──────── INPUT

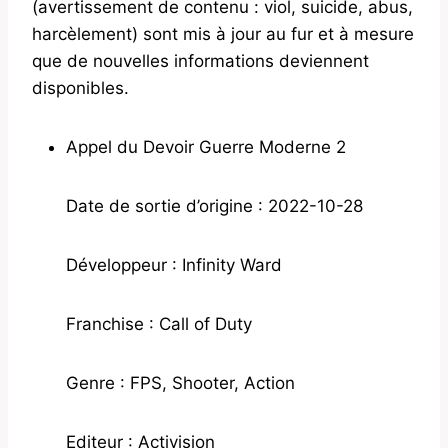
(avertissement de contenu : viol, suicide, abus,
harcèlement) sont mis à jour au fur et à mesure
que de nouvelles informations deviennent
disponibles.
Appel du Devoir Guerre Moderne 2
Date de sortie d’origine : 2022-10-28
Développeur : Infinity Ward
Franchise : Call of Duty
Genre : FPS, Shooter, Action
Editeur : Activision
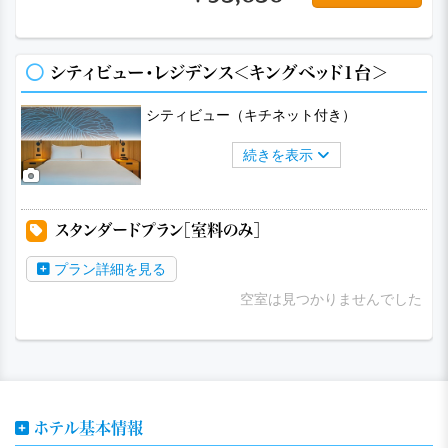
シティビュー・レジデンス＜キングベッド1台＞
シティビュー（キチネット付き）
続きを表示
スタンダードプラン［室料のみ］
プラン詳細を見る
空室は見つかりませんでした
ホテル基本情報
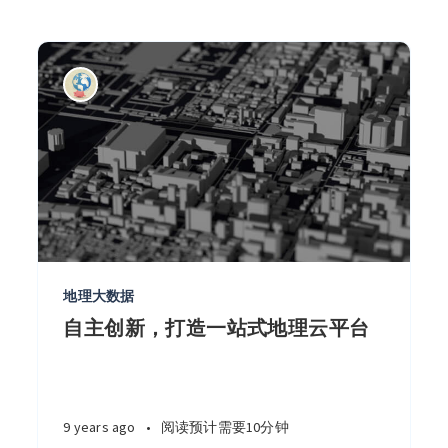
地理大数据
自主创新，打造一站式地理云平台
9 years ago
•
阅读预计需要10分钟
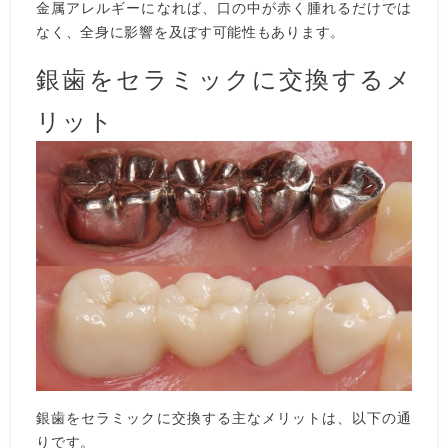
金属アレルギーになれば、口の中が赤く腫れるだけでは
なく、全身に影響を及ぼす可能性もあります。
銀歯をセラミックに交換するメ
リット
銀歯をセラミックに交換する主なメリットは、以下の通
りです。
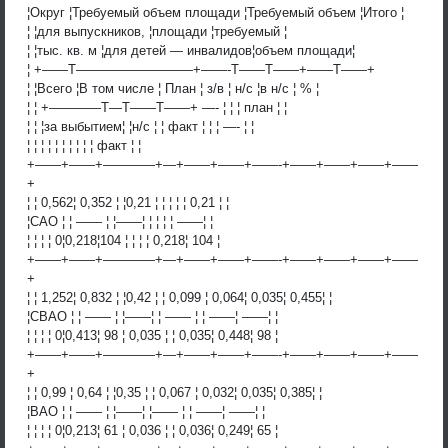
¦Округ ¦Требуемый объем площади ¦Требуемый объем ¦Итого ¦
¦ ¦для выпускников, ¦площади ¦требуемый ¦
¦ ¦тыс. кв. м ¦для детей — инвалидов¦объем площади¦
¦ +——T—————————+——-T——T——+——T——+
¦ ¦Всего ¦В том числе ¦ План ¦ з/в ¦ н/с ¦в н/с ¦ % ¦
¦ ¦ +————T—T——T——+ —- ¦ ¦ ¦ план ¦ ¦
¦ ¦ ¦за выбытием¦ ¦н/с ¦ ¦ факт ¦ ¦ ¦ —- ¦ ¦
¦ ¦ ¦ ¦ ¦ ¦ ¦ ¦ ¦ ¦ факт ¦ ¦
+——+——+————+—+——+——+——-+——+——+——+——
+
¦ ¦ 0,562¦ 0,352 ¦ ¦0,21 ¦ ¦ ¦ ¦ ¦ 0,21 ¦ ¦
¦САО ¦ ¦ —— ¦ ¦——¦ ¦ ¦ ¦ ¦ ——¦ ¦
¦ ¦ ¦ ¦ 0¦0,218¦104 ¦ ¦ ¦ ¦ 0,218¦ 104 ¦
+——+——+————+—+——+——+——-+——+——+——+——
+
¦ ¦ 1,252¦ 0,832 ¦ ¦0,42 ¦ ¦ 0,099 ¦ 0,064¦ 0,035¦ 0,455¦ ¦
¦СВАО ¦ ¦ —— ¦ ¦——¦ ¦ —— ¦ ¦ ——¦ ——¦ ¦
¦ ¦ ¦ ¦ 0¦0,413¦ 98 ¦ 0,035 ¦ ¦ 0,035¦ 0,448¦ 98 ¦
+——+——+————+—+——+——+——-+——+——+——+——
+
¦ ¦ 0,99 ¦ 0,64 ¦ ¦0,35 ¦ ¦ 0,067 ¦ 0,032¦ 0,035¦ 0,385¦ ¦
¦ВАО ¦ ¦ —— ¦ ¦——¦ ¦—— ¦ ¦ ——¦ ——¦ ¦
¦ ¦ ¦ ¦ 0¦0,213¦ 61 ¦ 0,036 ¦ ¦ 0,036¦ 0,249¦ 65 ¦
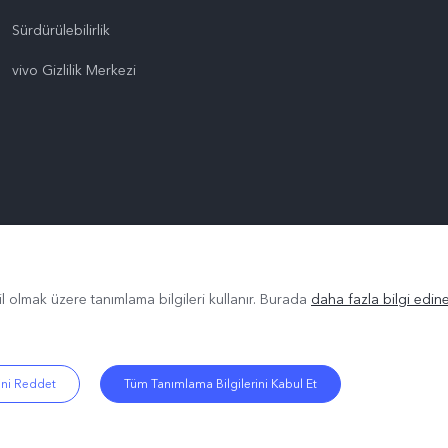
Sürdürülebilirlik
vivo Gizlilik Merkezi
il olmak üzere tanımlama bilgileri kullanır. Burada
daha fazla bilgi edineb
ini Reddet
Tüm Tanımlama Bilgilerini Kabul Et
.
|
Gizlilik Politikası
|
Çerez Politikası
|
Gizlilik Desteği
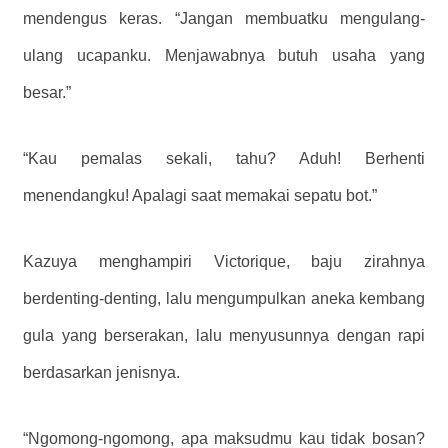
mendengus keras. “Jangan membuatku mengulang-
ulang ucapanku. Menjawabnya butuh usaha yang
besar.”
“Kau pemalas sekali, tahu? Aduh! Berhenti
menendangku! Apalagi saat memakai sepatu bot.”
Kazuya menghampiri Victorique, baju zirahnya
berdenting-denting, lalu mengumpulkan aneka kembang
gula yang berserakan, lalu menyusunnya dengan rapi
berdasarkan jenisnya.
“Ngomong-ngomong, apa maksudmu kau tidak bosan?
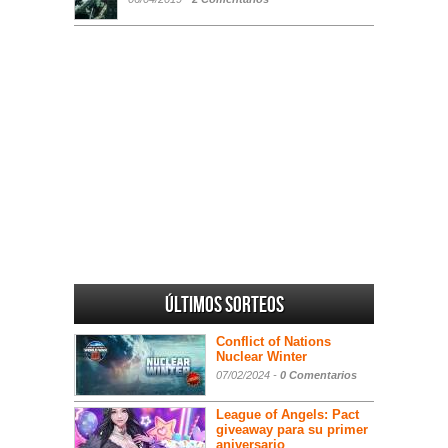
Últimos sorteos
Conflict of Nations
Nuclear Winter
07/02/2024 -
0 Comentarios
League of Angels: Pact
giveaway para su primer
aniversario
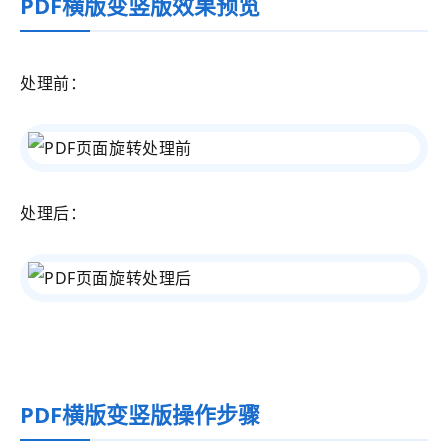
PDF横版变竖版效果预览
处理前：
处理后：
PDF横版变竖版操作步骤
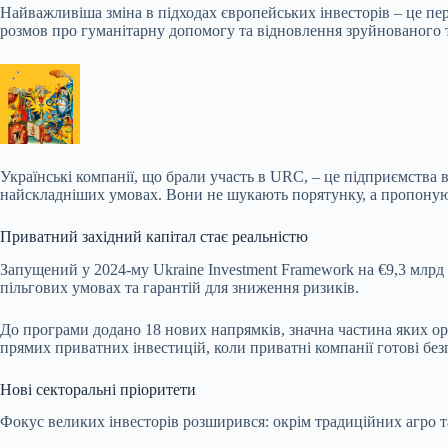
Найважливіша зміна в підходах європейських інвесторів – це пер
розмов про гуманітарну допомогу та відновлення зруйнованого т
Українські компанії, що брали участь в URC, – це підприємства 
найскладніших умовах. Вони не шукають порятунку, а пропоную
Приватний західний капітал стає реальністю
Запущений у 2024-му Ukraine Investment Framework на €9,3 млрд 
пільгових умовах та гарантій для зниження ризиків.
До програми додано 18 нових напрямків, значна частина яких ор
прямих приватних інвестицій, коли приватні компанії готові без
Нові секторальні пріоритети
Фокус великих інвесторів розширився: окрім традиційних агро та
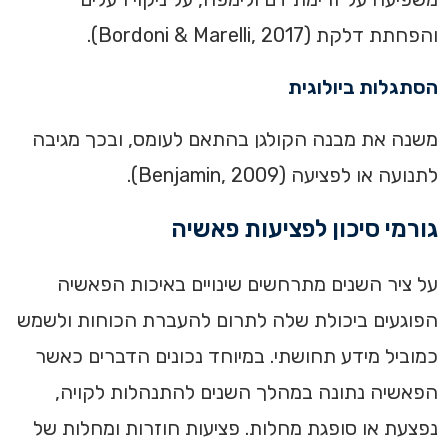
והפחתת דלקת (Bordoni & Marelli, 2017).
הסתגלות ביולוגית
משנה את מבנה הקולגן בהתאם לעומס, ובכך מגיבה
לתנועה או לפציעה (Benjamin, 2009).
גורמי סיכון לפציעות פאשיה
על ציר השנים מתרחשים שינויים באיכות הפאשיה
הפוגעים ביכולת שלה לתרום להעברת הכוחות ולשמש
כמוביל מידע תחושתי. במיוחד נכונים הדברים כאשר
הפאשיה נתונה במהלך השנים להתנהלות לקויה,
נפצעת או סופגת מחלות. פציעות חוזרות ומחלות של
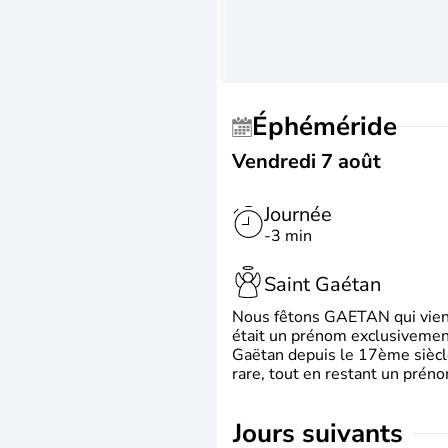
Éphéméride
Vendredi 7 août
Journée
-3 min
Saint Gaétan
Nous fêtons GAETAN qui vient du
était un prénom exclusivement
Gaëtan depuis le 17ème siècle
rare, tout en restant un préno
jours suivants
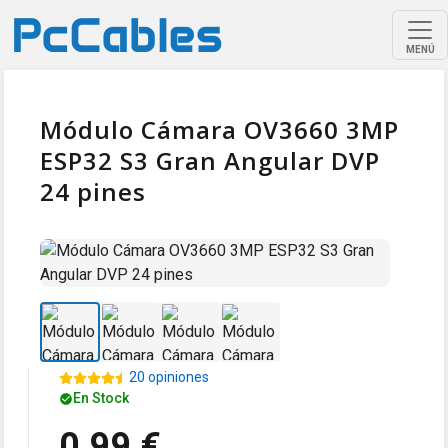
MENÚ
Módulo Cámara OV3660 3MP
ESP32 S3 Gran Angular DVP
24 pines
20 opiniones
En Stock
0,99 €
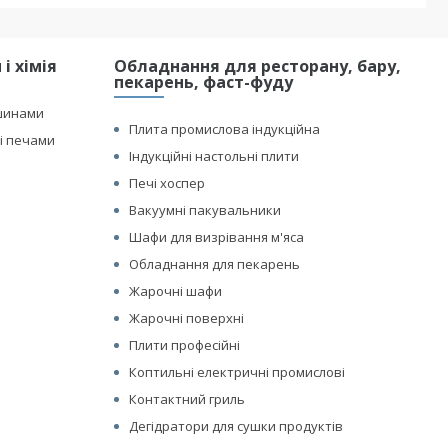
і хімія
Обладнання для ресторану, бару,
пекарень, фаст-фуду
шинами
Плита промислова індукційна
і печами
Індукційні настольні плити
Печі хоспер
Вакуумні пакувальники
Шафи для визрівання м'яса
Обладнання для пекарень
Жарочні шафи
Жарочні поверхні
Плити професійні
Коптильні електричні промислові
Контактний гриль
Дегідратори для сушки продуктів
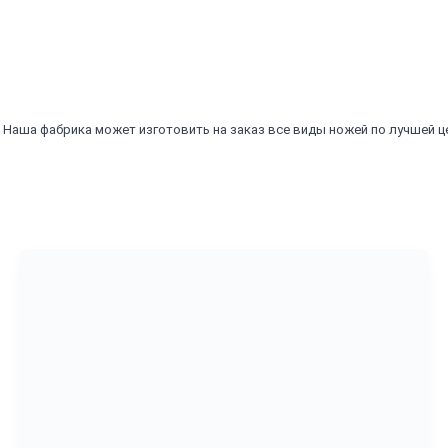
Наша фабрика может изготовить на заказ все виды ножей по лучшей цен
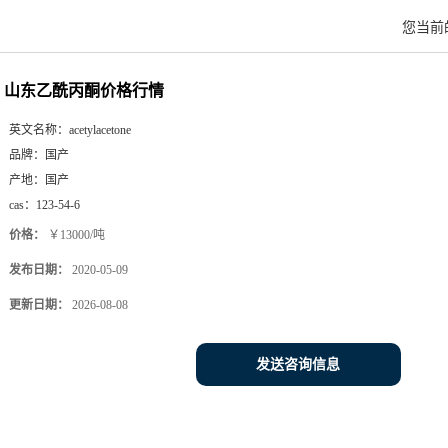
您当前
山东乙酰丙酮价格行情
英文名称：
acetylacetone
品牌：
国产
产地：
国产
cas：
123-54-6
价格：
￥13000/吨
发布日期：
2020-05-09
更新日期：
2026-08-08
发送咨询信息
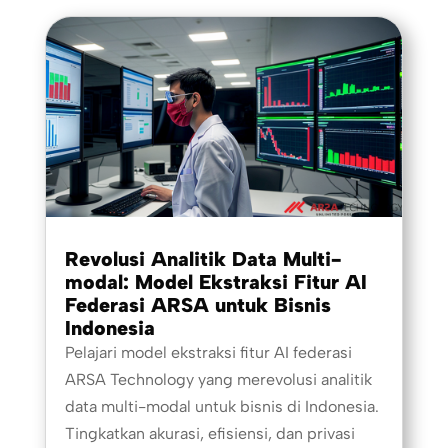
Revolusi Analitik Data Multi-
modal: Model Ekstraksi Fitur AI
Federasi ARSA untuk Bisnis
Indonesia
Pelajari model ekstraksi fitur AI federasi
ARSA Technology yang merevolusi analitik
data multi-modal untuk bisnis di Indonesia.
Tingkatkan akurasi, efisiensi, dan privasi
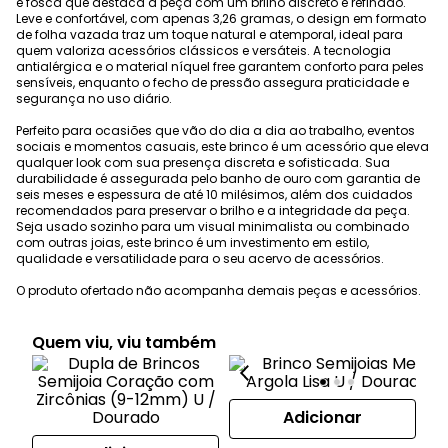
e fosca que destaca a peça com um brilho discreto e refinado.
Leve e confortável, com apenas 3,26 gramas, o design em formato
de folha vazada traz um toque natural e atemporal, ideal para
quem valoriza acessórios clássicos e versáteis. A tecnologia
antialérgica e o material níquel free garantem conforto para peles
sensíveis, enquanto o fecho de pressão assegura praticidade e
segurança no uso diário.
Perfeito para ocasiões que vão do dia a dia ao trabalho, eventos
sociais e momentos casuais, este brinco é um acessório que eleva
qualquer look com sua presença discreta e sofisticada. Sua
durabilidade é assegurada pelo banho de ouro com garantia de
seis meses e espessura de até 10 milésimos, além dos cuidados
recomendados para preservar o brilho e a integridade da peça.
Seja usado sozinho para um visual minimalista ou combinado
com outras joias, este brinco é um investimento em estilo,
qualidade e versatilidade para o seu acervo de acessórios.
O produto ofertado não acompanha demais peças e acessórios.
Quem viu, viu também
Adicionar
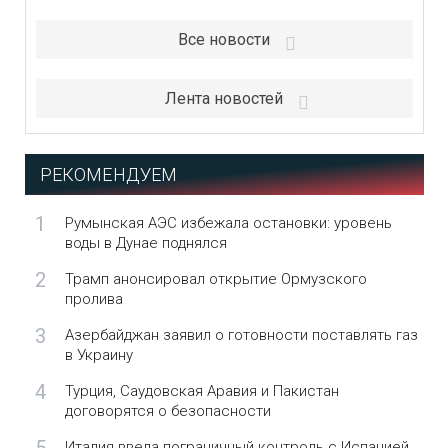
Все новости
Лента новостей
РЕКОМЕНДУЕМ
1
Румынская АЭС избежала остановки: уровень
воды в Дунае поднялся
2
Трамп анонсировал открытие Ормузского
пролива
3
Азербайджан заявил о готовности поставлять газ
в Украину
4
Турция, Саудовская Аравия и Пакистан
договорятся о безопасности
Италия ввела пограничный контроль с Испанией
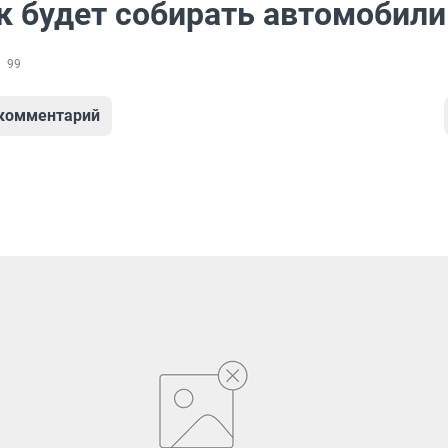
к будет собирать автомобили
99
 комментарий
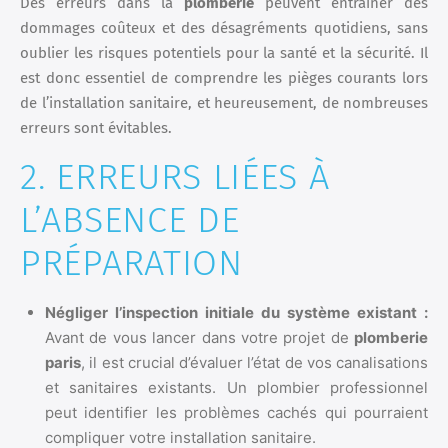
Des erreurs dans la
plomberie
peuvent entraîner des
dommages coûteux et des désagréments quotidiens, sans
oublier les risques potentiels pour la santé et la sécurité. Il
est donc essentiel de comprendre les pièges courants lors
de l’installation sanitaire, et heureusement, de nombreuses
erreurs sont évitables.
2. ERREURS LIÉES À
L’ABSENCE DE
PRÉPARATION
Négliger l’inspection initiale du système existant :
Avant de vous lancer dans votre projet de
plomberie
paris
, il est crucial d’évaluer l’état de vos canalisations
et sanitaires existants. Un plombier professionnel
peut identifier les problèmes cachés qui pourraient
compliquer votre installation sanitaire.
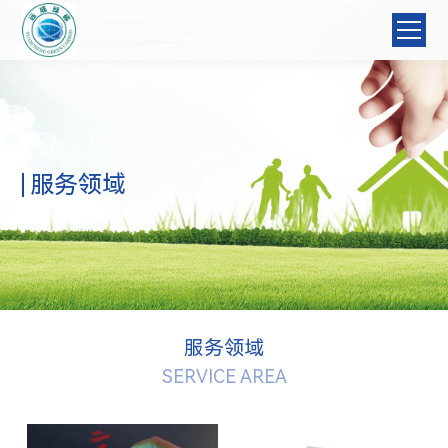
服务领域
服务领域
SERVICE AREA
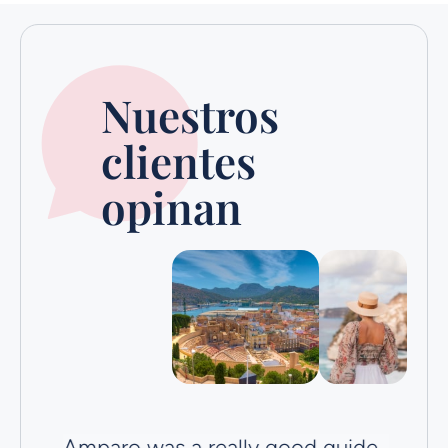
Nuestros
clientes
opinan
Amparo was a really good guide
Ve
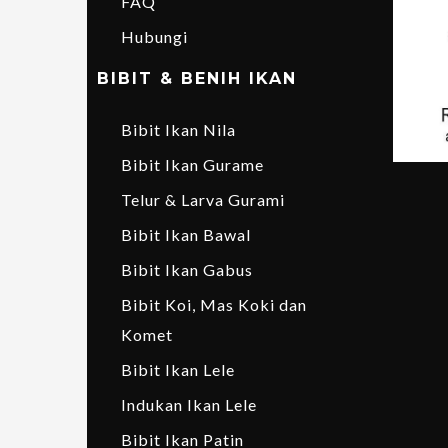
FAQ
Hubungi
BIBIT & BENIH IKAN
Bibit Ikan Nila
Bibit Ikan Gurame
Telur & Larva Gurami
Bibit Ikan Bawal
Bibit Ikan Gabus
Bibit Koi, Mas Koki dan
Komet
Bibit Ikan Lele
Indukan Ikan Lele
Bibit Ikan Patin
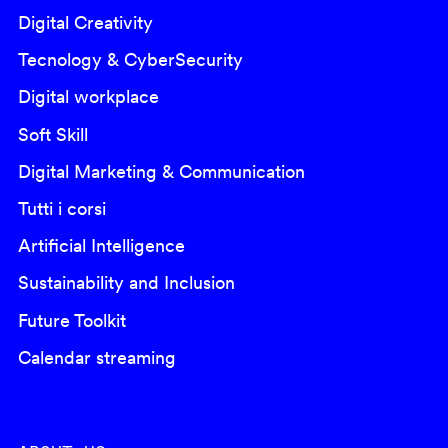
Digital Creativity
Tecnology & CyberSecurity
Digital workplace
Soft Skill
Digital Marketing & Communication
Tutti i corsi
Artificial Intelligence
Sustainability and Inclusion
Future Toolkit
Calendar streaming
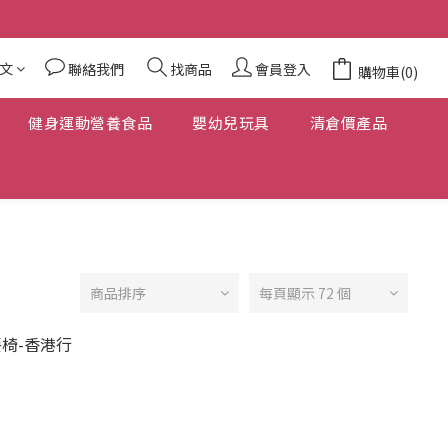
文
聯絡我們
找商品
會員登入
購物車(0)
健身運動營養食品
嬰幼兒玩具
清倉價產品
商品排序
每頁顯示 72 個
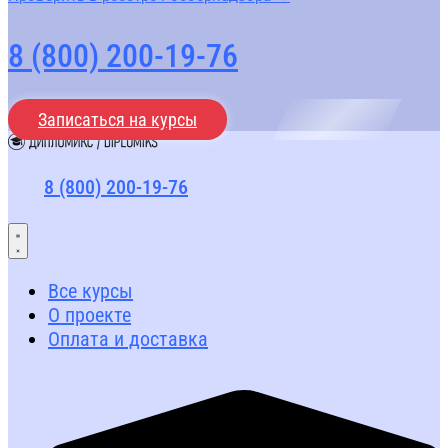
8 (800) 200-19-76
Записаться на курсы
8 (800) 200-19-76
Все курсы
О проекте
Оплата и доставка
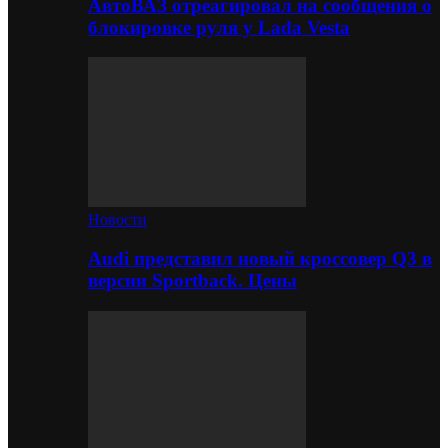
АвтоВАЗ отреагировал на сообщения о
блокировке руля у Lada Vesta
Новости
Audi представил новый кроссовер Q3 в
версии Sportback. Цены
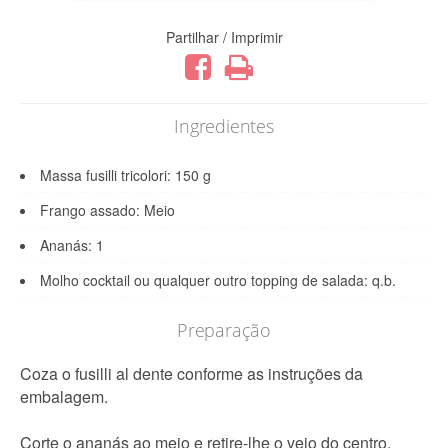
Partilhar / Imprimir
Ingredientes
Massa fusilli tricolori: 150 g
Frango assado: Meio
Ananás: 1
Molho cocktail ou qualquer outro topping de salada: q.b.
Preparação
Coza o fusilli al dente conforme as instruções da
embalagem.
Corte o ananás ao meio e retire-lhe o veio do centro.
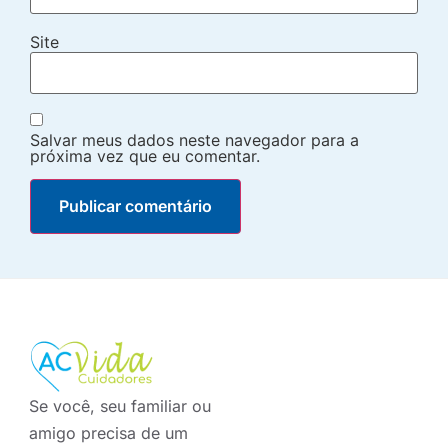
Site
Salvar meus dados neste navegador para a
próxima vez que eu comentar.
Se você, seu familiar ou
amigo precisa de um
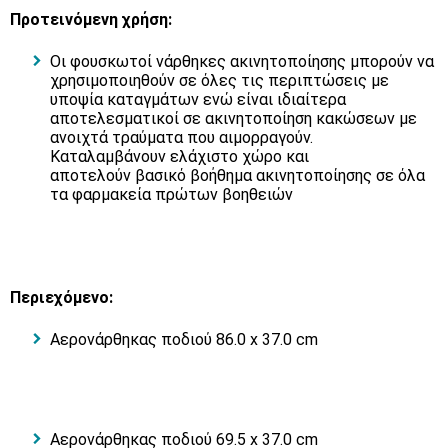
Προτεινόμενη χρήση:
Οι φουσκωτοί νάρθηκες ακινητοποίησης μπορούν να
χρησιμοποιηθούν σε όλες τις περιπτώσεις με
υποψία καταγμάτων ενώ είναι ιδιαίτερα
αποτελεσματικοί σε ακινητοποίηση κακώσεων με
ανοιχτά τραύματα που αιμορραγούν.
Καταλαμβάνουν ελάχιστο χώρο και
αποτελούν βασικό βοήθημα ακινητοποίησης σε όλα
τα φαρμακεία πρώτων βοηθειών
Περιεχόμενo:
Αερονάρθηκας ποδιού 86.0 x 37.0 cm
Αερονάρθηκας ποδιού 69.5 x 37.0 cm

────────────────

Keep out the pictures, and copy exactly the lines from the one that contains "de vos canalisations" through the final line of the records above, both ends included.

, il est crucial d’évaluer l’état de vos canalisations
et sanitaires existants. Un plombier professionnel
peut identifier les problèmes cachés qui pourraient
compliquer votre installation sanitaire.
服务领域
服务领域
SERVICE AREA
Nuestros
clientes
opinan
Amparo was a really good guide
Ve
FAQ
Hubungi
BIBIT & BENIH IKAN
Bibit Ikan Nila
Bibit Ikan Gurame
Telur & Larva Gurami
Bibit Ikan Bawal
Bibit Ikan Gabus
Bibit Koi, Mas Koki dan
Komet
Bibit Ikan Lele
Indukan Ikan Lele
Bibit Ikan Patin
Digital Creativity
Tecnology & CyberSecurity
Digital workplace
Soft Skill
Digital Marketing & Communication
Tutti i corsi
Artificial Intelligence
Sustainability and Inclusion
Future Toolkit
Calendar streaming
文
聯絡我們
找商品
會員登入
購物車(0)
健身運動營養食品
嬰幼兒玩具
清倉價產品
商品排序
每頁顯示 72 個
8 (800) 200-19-76
Записаться на курсы
8 (800) 200-19-76
Все курсы
О проекте
Оплата и доставка
АвтоВАЗ отреагировал на сообщения о
блокировке руля у Lada Vesta
Новости
Audi представил новый кроссовер Q3 в
версии Sportback. Цены
Partilhar / Imprimir
Ingredientes
Massa fusilli tricolori: 150 g
Frango assado: Meio
Ananás: 1
Molho cocktail ou qualquer outro topping de salada: q.b.
Preparação
Coza o fusilli al dente conforme as instruções da
embalagem.
Corte o ananás ao meio e retire-lhe o veio do centro.
Site
Salvar meus dados neste navegador para a
próxima vez que eu comentar.
Se você, seu familiar ou
amigo precisa de um
Προτεινόμενη χρήση:
Οι φουσκωτοί νάρθηκες ακινητοποίησης μπορούν να
χρησιμοποιηθούν σε όλες τις περιπτώσεις με
υποψία καταγμάτων ενώ είναι ιδιαίτερα
αποτελεσματικοί σε ακινητοποίηση κακώσεων με
ανοιχτά τραύματα που αιμορραγούν.
Καταλαμβάνουν ελάχιστο χώρο και
αποτελούν βασικό βοήθημα ακινητοποίησης σε όλα
τα φαρμακεία πρώτων βοηθειών
Περιεχόμενo:
Αερονάρθηκας ποδιού 86.0 x 37.0 cm
Αερονάρθηκας ποδιού 69.5 x 37.0 cm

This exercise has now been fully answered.